What does the imminent demise of the WTO Appellate Body (AB) mean for the settlement of ongoing and future trade disputes?
This paper discusses two “unlikely solutions”, at least in the short term: the US lifts its veto on AB appointments; a WTO organ unlocks the impasse. Appeals pending on 10 December 2019 will most likely be carried-over pursuant to (contested) Rule 15 of the AB Working Procedures. For panel reports released after that date, four scenarios emerge:
(i) appeals “into the void” blocking the panel report,
(ii) no appeal ex post, or ex ante no appeal pacts (NAPs),
(iii) Article 25 appeal arbitration,
(iv) “floating” panel reports (interim or final), neither adopted, nor appealed/blocked.

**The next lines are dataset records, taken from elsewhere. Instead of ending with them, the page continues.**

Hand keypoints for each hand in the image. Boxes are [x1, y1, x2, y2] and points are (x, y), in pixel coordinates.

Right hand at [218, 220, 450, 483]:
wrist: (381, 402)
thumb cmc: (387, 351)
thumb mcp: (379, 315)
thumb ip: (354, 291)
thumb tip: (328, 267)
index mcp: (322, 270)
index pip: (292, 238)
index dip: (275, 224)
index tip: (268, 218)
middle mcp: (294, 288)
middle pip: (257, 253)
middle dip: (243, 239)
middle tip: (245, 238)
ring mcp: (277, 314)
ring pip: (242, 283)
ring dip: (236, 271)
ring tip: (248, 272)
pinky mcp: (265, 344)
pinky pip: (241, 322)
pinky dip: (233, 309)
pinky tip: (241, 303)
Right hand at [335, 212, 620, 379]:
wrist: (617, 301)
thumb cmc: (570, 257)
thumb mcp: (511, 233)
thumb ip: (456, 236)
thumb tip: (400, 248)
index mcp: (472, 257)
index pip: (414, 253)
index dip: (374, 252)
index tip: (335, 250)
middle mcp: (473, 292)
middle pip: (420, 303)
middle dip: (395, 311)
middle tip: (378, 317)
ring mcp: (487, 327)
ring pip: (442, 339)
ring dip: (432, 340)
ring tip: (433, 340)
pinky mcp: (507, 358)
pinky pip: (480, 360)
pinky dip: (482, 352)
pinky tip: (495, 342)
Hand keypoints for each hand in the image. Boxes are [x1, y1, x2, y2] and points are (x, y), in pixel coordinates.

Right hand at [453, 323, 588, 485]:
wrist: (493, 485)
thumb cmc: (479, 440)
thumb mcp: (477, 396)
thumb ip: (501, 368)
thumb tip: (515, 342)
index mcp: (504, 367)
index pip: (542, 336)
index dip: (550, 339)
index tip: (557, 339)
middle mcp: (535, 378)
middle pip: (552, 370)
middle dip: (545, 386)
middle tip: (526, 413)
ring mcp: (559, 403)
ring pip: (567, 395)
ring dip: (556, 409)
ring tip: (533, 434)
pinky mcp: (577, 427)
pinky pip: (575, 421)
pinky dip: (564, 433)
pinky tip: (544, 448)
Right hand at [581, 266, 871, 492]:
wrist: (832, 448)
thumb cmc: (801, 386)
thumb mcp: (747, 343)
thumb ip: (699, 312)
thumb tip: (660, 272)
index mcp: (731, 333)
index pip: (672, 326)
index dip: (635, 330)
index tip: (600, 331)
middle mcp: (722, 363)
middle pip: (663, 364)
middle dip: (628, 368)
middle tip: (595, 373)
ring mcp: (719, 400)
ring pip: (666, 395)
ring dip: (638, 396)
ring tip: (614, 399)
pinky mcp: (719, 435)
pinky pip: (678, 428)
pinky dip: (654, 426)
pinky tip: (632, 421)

Only Article 25 appeal arbitration preserves both an appellate stage and automatically binding dispute settlement. No appeal or NAPs give up on appellate review but safeguard adoption by the Dispute Settlement Body (DSB) of panel reports by negative consensus. Appeals “into the void” and “floating” panel reports drop both an appellate stage and automatic bindingness of results. They also risk adding a considerable dose of power politics into the process. NAPs are hard to conclude politically. Members seem to hesitate to sign on to Article 25 arbitration. Although it may come with important reputation and other costs, appeals “into the void” must, therefore, be expected.
The transformation from GATT to WTO took half a century. Regular veto rights in the settlement of trade disputes may be back in a matter of months. It is one thing to lose the AB (originally, a mere “afterthought”), quite another to return to pre-WTO dispute settlement where panel outcomes are not automatically binding and power relations play a greater role. At the same time, it would be wrong to equate a (temporary?) return to GATT-style dispute settlement with the collapse of a rules-based WTO system.